Jusqu’au jour où j’ai découvert un centre de traitement de la douleur, je ne savais pas que cela existait. J’ai enfin trouvé un médecin qui a su me dire ce que j’avais : je suis fibromyalgique (février 2007, âge : 20 ans) Au début j’étais contente,  j’avais enfin un nom à mettre sur toutes ses douleurs et ces années de doute. Mais mon enthousiasme n’a pas duré.

  Cela fait 4 mois que je la sais et je ne l’accepte toujours pas. A vouloir être comme tout le monde depuis toutes ses années je me suis épuisée. Je n’arrive plus à faire face aux choses : les problèmes de la vie, la maladie, la dépression et mon changement de vie.

Eh oui, il faut tout changer : manger différemment (régime seignalet), continuer les séances d’ostéopathie, prendre des médicaments quotidiennement, ralentir les efforts physiques pour tout : ménage, la marche, pour faire les courses,   travailler, faire du sport… Pour tout. En plus de tout ça j’essaye de soigner mes insomnies : actuellement je fais une lux thérapie pour retrouver une horloge biologique saine.

  Le but de tout ça, essayé de retrouver une vie à peu près normal et vivre les choses de la vie courante plus facilement. 

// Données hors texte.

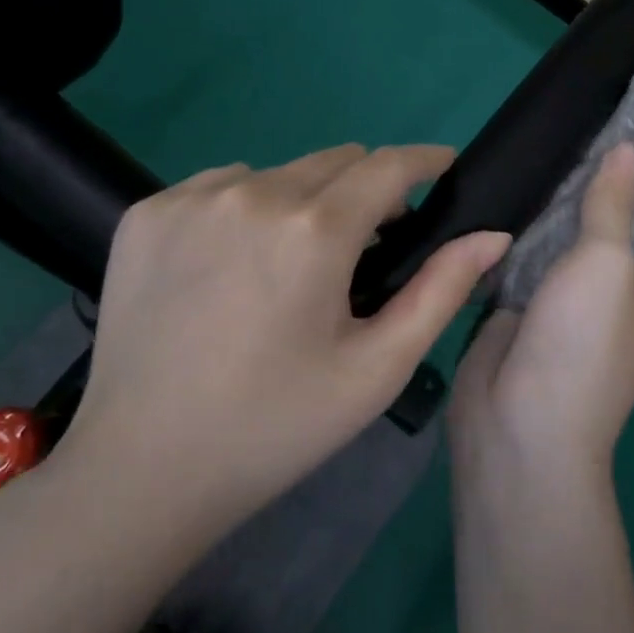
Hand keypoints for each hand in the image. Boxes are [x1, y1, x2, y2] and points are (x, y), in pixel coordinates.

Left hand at [56, 145, 510, 545]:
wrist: (140, 472)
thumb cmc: (275, 426)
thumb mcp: (375, 369)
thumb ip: (441, 291)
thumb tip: (493, 234)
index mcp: (314, 231)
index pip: (388, 164)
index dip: (425, 160)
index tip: (443, 168)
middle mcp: (253, 194)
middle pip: (336, 162)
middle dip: (365, 191)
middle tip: (365, 248)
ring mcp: (191, 199)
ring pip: (279, 173)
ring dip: (303, 201)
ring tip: (291, 265)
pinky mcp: (147, 212)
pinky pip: (221, 186)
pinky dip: (245, 209)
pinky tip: (232, 266)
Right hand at [451, 135, 633, 474]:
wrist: (518, 426)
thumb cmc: (582, 345)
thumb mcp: (606, 266)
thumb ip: (613, 203)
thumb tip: (624, 151)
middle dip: (632, 171)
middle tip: (607, 122)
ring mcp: (591, 293)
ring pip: (598, 227)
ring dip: (589, 189)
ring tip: (571, 142)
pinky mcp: (547, 296)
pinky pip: (556, 243)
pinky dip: (551, 213)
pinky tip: (535, 181)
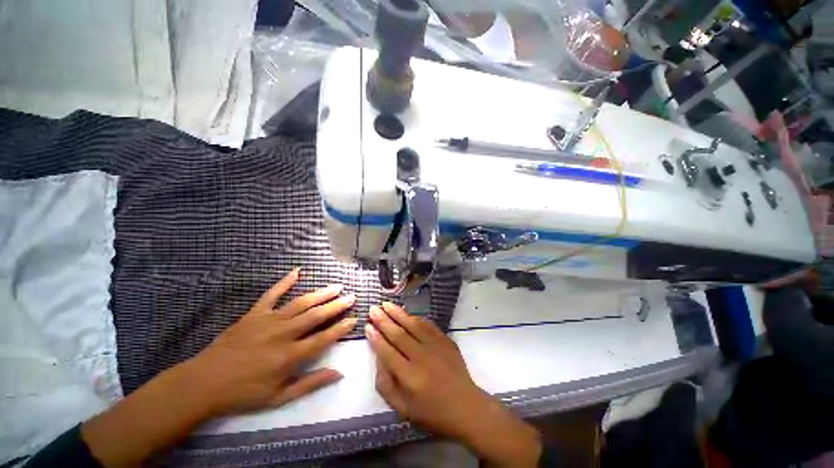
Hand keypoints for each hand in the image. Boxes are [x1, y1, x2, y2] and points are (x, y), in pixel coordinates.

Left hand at [79, 268, 356, 466]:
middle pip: (316, 316)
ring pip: (301, 303)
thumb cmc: (243, 393)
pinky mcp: (254, 314)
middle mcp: (283, 334)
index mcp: (289, 356)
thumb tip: (338, 373)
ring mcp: (268, 321)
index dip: (341, 328)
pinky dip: (285, 282)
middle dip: (337, 305)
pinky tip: (297, 271)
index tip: (354, 318)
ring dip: (321, 294)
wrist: (203, 383)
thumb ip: (310, 384)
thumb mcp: (279, 397)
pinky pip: (272, 294)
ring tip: (336, 286)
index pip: (324, 338)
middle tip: (351, 296)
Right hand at [366, 302, 540, 467]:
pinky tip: (408, 312)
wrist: (466, 407)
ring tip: (387, 304)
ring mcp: (436, 347)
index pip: (388, 352)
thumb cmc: (432, 412)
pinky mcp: (446, 341)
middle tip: (373, 309)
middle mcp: (422, 358)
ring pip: (413, 325)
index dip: (376, 338)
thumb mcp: (403, 409)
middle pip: (399, 334)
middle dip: (384, 320)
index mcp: (410, 377)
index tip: (368, 325)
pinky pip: (428, 325)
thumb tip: (378, 359)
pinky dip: (417, 317)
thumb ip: (386, 385)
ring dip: (398, 313)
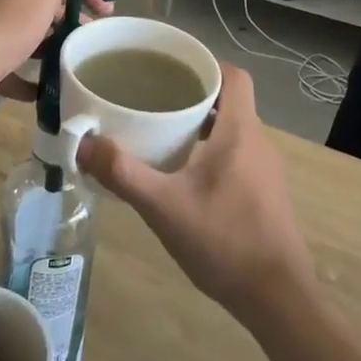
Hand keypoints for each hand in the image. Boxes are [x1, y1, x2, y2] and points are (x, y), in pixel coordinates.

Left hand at [0, 0, 118, 102]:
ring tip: (75, 62)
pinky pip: (10, 69)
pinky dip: (29, 78)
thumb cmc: (6, 18)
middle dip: (70, 18)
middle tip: (93, 40)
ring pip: (26, 35)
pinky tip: (46, 90)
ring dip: (51, 46)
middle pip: (41, 4)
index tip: (106, 12)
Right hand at [78, 66, 313, 321]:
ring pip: (234, 129)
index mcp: (241, 132)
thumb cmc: (223, 241)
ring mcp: (267, 170)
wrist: (277, 297)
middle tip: (154, 97)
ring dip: (203, 124)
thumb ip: (123, 173)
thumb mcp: (164, 207)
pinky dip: (213, 149)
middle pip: (230, 101)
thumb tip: (84, 144)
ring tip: (163, 132)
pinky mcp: (266, 193)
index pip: (234, 76)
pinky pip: (239, 154)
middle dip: (194, 94)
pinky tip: (185, 174)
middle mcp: (259, 142)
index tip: (170, 67)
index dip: (205, 64)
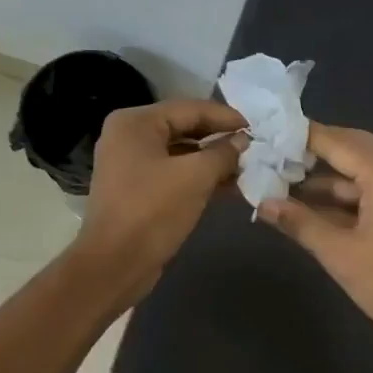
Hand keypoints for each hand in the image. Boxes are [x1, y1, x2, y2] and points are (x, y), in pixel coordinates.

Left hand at [72, 98, 245, 300]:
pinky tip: (228, 187)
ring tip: (247, 168)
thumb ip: (223, 153)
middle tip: (254, 147)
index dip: (226, 117)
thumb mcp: (195, 176)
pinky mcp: (137, 190)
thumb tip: (243, 142)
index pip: (190, 108)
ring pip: (180, 153)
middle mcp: (129, 136)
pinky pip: (173, 173)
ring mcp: (130, 164)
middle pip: (184, 128)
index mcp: (135, 123)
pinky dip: (198, 178)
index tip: (257, 128)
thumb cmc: (153, 211)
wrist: (116, 264)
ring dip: (213, 161)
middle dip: (220, 139)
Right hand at [258, 124, 372, 346]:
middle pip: (353, 149)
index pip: (339, 142)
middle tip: (276, 152)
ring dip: (326, 178)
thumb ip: (300, 223)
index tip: (270, 132)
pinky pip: (369, 193)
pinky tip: (309, 208)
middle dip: (315, 151)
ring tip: (282, 181)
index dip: (305, 136)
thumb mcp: (338, 253)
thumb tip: (262, 204)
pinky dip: (341, 197)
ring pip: (360, 173)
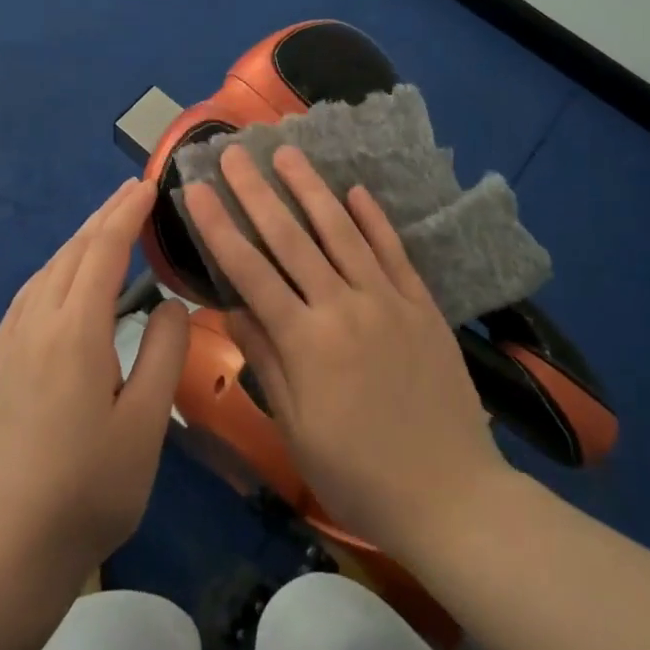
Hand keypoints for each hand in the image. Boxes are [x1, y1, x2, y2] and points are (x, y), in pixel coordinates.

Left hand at [0, 179, 188, 582]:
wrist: (10, 546)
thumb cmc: (91, 487)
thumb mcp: (146, 423)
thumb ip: (164, 351)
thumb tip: (170, 300)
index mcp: (75, 331)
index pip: (104, 250)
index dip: (127, 213)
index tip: (149, 185)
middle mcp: (37, 322)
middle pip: (73, 251)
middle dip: (105, 216)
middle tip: (133, 191)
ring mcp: (11, 341)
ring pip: (48, 268)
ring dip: (80, 238)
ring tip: (107, 223)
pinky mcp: (0, 360)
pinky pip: (30, 292)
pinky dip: (56, 266)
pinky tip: (64, 274)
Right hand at [182, 146, 507, 557]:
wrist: (452, 497)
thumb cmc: (359, 473)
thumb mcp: (297, 428)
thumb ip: (266, 360)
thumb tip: (230, 307)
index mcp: (306, 341)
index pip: (250, 272)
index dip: (219, 228)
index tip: (197, 191)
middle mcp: (344, 307)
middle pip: (291, 238)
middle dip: (256, 192)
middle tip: (234, 154)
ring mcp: (387, 300)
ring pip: (341, 231)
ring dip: (311, 189)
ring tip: (287, 152)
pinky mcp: (421, 304)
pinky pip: (393, 251)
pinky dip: (373, 218)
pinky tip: (355, 190)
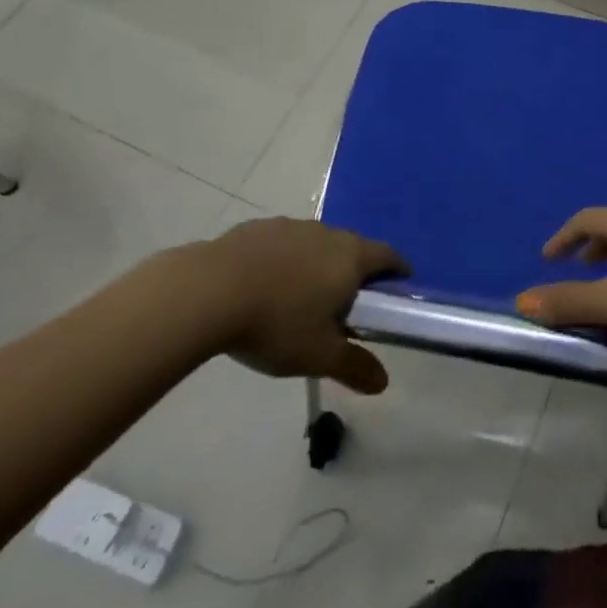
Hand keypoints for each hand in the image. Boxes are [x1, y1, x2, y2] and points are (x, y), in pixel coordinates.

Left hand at [205, 218, 408, 394]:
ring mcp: (290, 226)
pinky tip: (263, 287)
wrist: (208, 291)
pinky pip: (282, 244)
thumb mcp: (318, 356)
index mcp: (350, 257)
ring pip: (315, 244)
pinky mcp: (256, 228)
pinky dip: (283, 261)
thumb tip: (383, 381)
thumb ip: (354, 366)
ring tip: (300, 298)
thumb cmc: (276, 323)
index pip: (387, 256)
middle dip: (354, 272)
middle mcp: (326, 233)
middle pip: (352, 247)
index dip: (397, 271)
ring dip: (316, 265)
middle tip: (345, 305)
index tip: (398, 288)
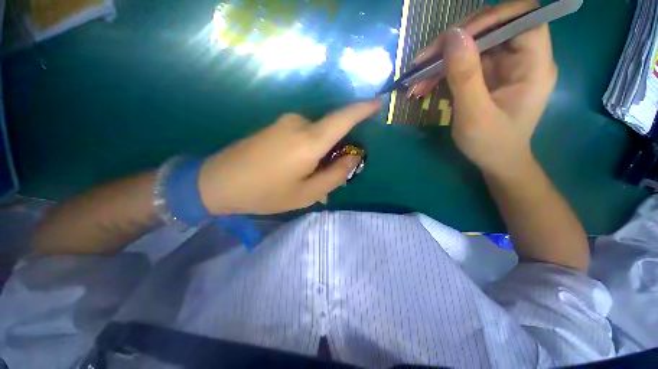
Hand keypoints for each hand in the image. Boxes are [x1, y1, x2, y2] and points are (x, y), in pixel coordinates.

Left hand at [198, 101, 381, 214]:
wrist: (217, 182)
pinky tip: (294, 170)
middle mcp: (299, 123)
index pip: (343, 118)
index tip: (378, 104)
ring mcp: (284, 122)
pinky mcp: (275, 126)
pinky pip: (301, 136)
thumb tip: (352, 158)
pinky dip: (306, 152)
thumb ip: (335, 175)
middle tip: (326, 178)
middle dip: (334, 153)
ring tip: (307, 179)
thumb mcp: (306, 194)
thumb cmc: (265, 193)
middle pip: (330, 133)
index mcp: (309, 141)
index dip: (363, 109)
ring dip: (318, 156)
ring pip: (315, 137)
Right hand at [411, 0, 556, 177]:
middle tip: (425, 60)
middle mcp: (522, 57)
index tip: (457, 37)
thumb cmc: (491, 144)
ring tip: (417, 80)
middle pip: (492, 27)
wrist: (495, 162)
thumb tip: (453, 35)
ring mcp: (503, 65)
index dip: (491, 18)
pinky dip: (442, 71)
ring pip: (473, 45)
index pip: (523, 18)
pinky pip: (464, 62)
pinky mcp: (488, 75)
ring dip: (442, 59)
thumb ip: (465, 76)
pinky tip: (425, 85)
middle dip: (455, 41)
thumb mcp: (474, 114)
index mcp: (534, 65)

Tu parles, en ce moment je suis en stage et je me rends compte que même derrière un bureau je suis incapable de tenir une semaine complète. J’ai dû abandonner mon projet de faire une licence par alternance et je vais donc être obligé de trouver un travail mais à temps partiels. Tout ces efforts pourquoi ? Malgré tout ce qui c’est passé je continuai à croire en une vie meilleure et j’avais l’espoir mais aujourd’hui c’est fini.

  Je suis fatiguée moralement et physiquement. Je n’ai plus envie de rien, je suis blasée et mon entourage aussi. Mon avenir m’angoisse encore plus : à quoi va ressembler ma vie professionnelle, serais-je capable d’avoir des enfants et de m’en occuper, comment vont évoluées mes symptômes.

Ce que je sais, c’est que plus jamais je ressemblerai à monsieur et madame tout le monde.